Mais de plus, nous voyons bien que la relation I ainsi définie est identique à la relation de conjugaison de deux points dans une polarité ; elle définit en fait une polarité fondamentale. L'ensemble des points conjugués à un même point A est la polaire de A, A est son pôle, on a donc défini à la fois les droites, l'incidence et les polarités, preuve que celles-ci sont incluses dans la structure fondamentale du plan projectif ! 
Comme précédemment, on introduit alors le théorème de Desargues, les coordonnées, à ce moment la relation d'incidence

(d)I(P) = 0

se lit comme "P est incident à d, polaire de D" ou "P est conjugué à D, pôle de d" dans la polarité fondamentale I, représentée par la matrice identité quand les systèmes de coordonnées sont couplés.
Une polarité quelconque I' sera définie comme une relation entre points vérifiant les axiomes 1 et 2 avec en plus la condition 

2'. trois points B, C, D sont conjugués à un même point A' sous I' ssi ils sont conjugués à un même point A sous I ; 

c'est donc un "isomorphisme de relations de conjugaison". Un tel isomorphisme définit à la fois une projectivité, qui associe au point A le point A' tel que I(A, B) et I(A, C) entraîne I'(A', B) et I'(A', C ) - la condition 2' implique l'unicité de A' et la conservation des droites - et une polarité, qui associe au point A l'ensemble des points P tels que l'on ait I'(A, P), et la condition 2' entraîne alors qu'une polarité quelconque associe à trois points alignés trois droites concourantes.

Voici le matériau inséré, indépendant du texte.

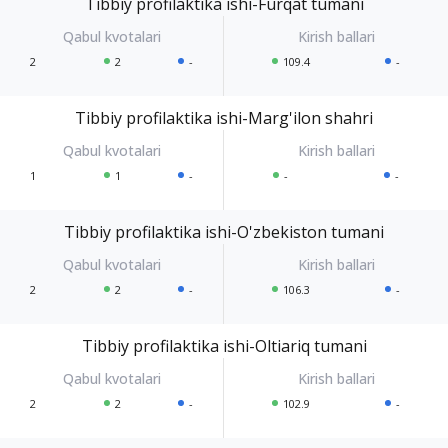
Tibbiy profilaktika ishi-Furqat tumani
2
2
-
109.4
-
Tibbiy profilaktika ishi-Marg'ilon shahri
1
1
-
-
-
Tibbiy profilaktika ishi-O'zbekiston tumani
2
2
-
106.3
-
Tibbiy profilaktika ishi-Oltiariq tumani
2
2
-
102.9
-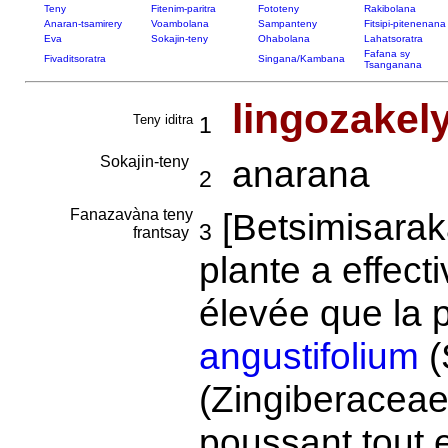
Teny
Fitenim-paritra
Fototeny
Rakibolana
Anaran-tsamirery
Voambolana
Sampanteny
Fitsipi-pitenenana
Eva
Sokajin-teny
Ohabolana
Lahatsoratra
Fafana sy
Fivaditsoratra
Singana/Kambana
Tsanganana
lingozakel
Teny iditra
1
Sokajin-teny
anarana
2
Fanazavàna teny
[Betsimisarak
3
frantsay
plante a effect
élevée que la 
angustifolium
(
(Zingiberaceae)
poussant tout e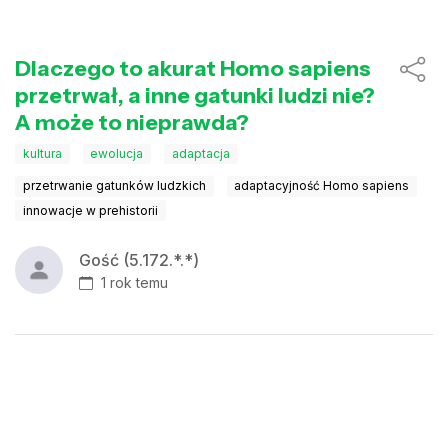
Dlaczego to akurat Homo sapiens
przetrwał, a inne gatunki ludzi nie?
A może to nieprawda?
kultura
ewolucja
adaptacja
przetrwanie gatunków ludzkich
adaptacyjność Homo sapiens
innowacje w prehistorii
Gość (5.172.*.*)
1 rok temu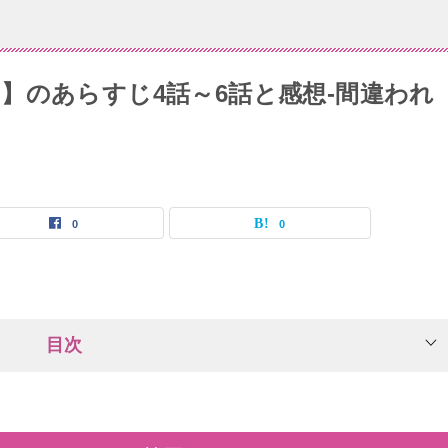
】のあらすじ4話～6話と感想-間違われ
0
0
目次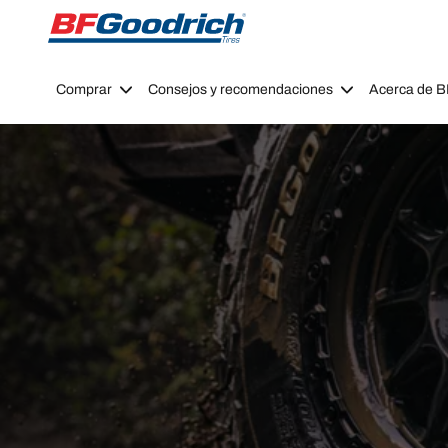
Go to page content
Go to page navigation
Comprar
Consejos y recomendaciones
Acerca de 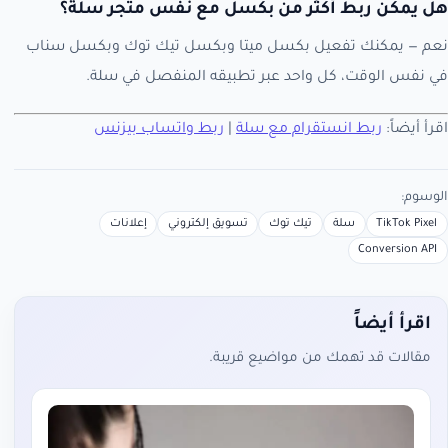
هل يمكن ربط أكثر من بكسل مع نفس متجر سلة؟
نعم — يمكنك تفعيل بكسل ميتا وبكسل تيك توك وبكسل سناب
في نفس الوقت، كل واحد عبر تطبيقه المنفصل في سلة.
اقرأ أيضاً:
ربط انستقرام مع سلة
|
ربط واتساب بيزنس
الوسوم:
TikTok Pixel
سلة
تيك توك
تسويق إلكتروني
إعلانات
Conversion API
اقرأ أيضاً
مقالات قد تهمك من مواضيع قريبة.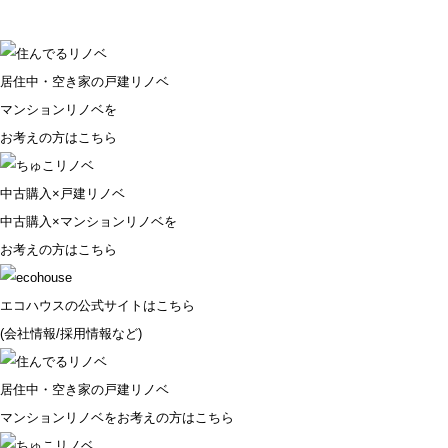
居住中・空き家の戸建リノベ
マンションリノベを
お考えの方はこちら
中古購入×戸建リノベ
中古購入×マンションリノベを
お考えの方はこちら
エコハウスの公式サイトはこちら
(会社情報/採用情報など)
居住中・空き家の戸建リノベ
マンションリノベをお考えの方はこちら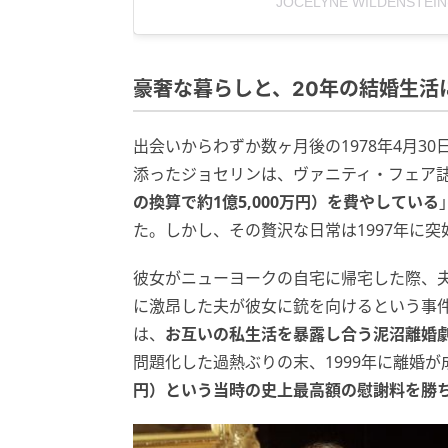
JOCELYNE WILDENSTEIN
豪奢な暮らしと、20年の結婚生活
出会いからわずか数ヶ月後の1978年4月3
添ったジョセリンは、ヴァニティ・フェア
の換算で約1億5,000万円）を費やしている
た。しかし、その贅沢な日常は1997年に
彼女がニューヨークの自宅に帰宅した際、
に激昂した夫が彼女に銃を向けるという事
は、
お互いの私生活を暴露し合う泥沼離婚
問題化した過熱ぶりの末、1999年に離婚
円）という当時の史上最高額の慰謝料を勝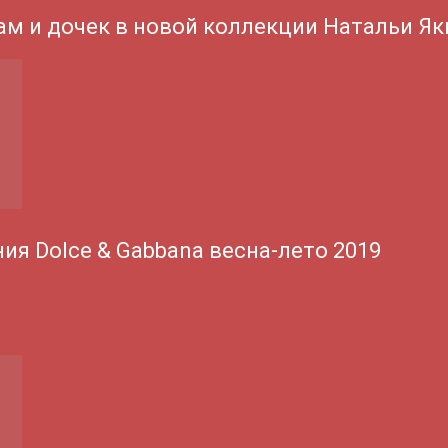
ам и дочек в новой коллекции Натальи Я
ия Dolce & Gabbana весна-лето 2019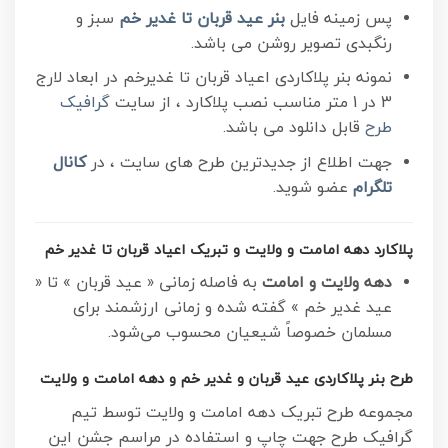
پس زمینه فایل
بنر عید قربان تا غدیر خم
سبز و
رنگبدی تصویر روشن می باشد.
نمونه بنر پلاکاردی اعیاد قربان تا غدیرخم در ابعاد لارج
3 در 1 متر مناسب نصب پلاکارد ، از سایت
گرافیک
طرح
قابل دانلود می باشد.
جهت اطلاع از جدیدترین طرح های سایت ، در
کانال
تلگرام
عضو شوید.
پلاکارد دهه امامت و ولایت و تبریک اعیاد قربان تا غدیر خم
دهه ولایت و امامت
به فاصله زمانی « عید قربان » تا «
عید غدیر خم » گفته شده و زمانی ارزشمند برای
مسلمان خصوصاً شیعیان محسوب می‌شود.
طرح بنر پلاکاردی عید قربان و غدیر خم و دهه امامت و ولایت
مجموعه طرح تبریک دهه امامت و ولایت توسط تیم
گرافیک طرح جهت چاپ و استفاده در مراسم جشن این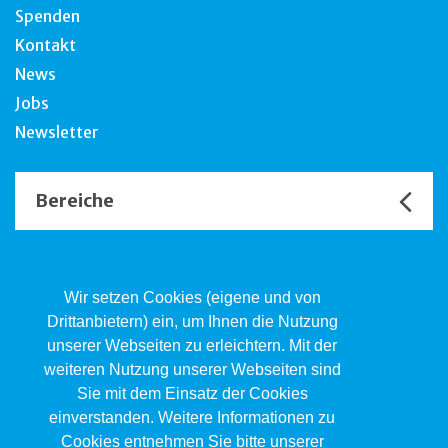
Spenden
Kontakt
News
Jobs
Newsletter
Bereiche
Unsere Channels
Wir setzen Cookies (eigene und von
Drittanbietern) ein, um Ihnen die Nutzung
unserer Webseiten zu erleichtern. Mit der
Kind.Jugend.Familie KJF
weiteren Nutzung unserer Webseiten sind
Poststrasse 2, Postfach, 4410 Liestal
Sie mit dem Einsatz der Cookies
061 551 17 77
kjf@jsw.swiss
einverstanden. Weitere Informationen zu
Cookies entnehmen Sie bitte unserer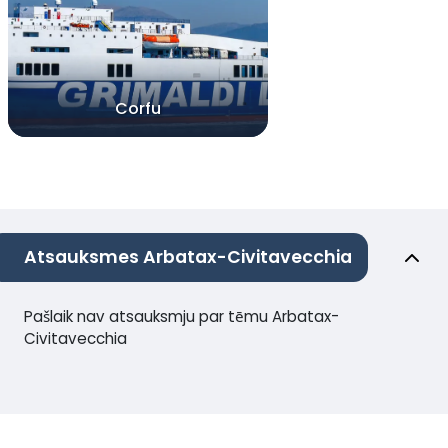
Corfu
Atsauksmes Arbatax-Civitavecchia
Pašlaik nav atsauksmju par tēmu Arbatax-
Civitavecchia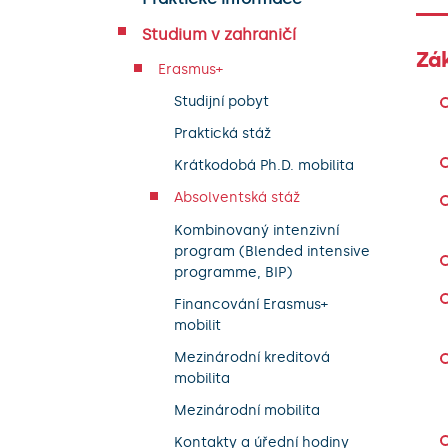
Studium v zahraničí
Zá
Erasmus+
Studijní pobyt
Praktická stáž
Krátkodobá Ph.D. mobilita
Absolventská stáž
Kombinovaný intenzivní
program (Blended intensive
programme, BIP)
Financování Erasmus+
mobilit
Mezinárodní kreditová
mobilita
Mezinárodní mobilita
Kontakty a úřední hodiny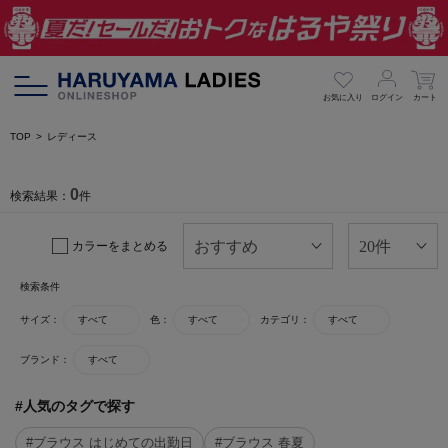
お気に入り
ログイン
カート
TOP
レディース
0
検索結果：
件
カラーをまとめる
検索条件
サイズ：
すべて
色：
すべて
カテゴリ：
すべて
ブランド：
すべて
#人気のタグで探す
#ブラウス はじめての出勤日
#ブラウス 春夏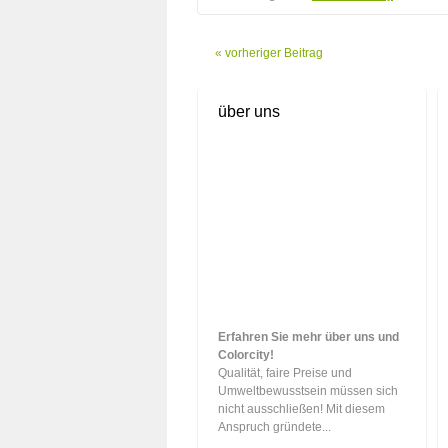
« vorheriger Beitrag
über uns
Erfahren Sie mehr über uns und
Colorcity!
Qualität, faire Preise und
Umweltbewusstsein müssen sich
nicht ausschließen! Mit diesem
Anspruch gründete...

Avec cette formulation, il apparaît clairement que les relations d'incidence équivalent juste à définir une polarité fondamentale, et l'on comprend pourquoi une matrice 3 fois 3 régulières définit à la fois une projectivité et une polarité ; en fait, on peut dire qu'une projectivité équivaut indifféremment à un changement de relation d'incidence ou de polarité fondamentale, ou encore à découpler les coordonnées duales et directes (tangentielles et ponctuelles). 
Avec cette formulation des axiomes du plan projectif, l'isomorphisme "canonique" entre le plan ponctuel et le plan tangentiel apparaît comme ce qu'il est, une polarité particulière à laquelle on assigne un rôle particulier, avec la possibilité d'en changer sans modifier fondamentalement la structure. Les coordonnées tangentielles d'une droite sont juste les coordonnées ponctuelles de son pôle dans la polarité fondamentale I. 
N.B. Naturellement, dans cette perspective, quand on étudie l'effet d'un changement de base projective, il faut considérer qu'un changement de base dans le plan ponctuel n'implique pas forcément le changement dual dans le plan tangentiel, puisque les deux systèmes de coordonnées ne sont plus forcément couplés, et les relations d'incidence ne sont plus forcément représentées par la matrice identité.